**Aim of the exercise**
From the data underneath, reproduce exactly the stretch that begins at the line with "entwickeln – stets in Ihrem Tempo und" and ends after the line with "你是否曾经遇到过需要修改".

Saved data entries:
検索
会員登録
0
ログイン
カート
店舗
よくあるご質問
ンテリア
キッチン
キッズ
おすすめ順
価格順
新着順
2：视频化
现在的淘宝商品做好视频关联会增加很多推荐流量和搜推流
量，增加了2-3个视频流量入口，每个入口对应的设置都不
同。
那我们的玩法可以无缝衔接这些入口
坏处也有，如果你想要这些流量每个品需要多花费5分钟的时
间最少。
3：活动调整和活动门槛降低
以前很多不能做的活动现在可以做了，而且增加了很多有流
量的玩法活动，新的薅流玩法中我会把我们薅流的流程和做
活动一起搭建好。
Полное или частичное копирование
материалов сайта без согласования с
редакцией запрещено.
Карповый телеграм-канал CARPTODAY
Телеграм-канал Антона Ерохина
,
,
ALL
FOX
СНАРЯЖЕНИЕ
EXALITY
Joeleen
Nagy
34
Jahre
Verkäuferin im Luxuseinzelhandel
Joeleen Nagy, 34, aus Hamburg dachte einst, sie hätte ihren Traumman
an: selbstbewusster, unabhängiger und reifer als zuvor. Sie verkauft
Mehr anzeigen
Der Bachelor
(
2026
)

--

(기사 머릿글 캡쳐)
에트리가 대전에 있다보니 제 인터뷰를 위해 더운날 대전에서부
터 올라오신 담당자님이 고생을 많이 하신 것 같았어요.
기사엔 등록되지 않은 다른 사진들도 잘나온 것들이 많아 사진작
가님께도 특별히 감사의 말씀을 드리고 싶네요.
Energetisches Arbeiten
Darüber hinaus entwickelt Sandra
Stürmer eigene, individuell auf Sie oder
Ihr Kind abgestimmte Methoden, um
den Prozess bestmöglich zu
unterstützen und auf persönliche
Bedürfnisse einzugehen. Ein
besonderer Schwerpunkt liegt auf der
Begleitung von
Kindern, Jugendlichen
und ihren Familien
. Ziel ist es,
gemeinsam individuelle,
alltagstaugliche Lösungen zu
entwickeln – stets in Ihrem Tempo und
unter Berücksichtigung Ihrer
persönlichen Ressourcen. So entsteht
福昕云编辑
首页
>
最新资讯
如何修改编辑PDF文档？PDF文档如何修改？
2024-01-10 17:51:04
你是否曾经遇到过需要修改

**Solution**
entwickeln – stets in Ihrem Tempo und
unter Berücksichtigung Ihrer
persönlichen Ressourcen. So entsteht
福昕云编辑
首页
>
最新资讯
如何修改编辑PDF文档？PDF文档如何修改？
2024-01-10 17:51:04
你是否曾经遇到过需要修改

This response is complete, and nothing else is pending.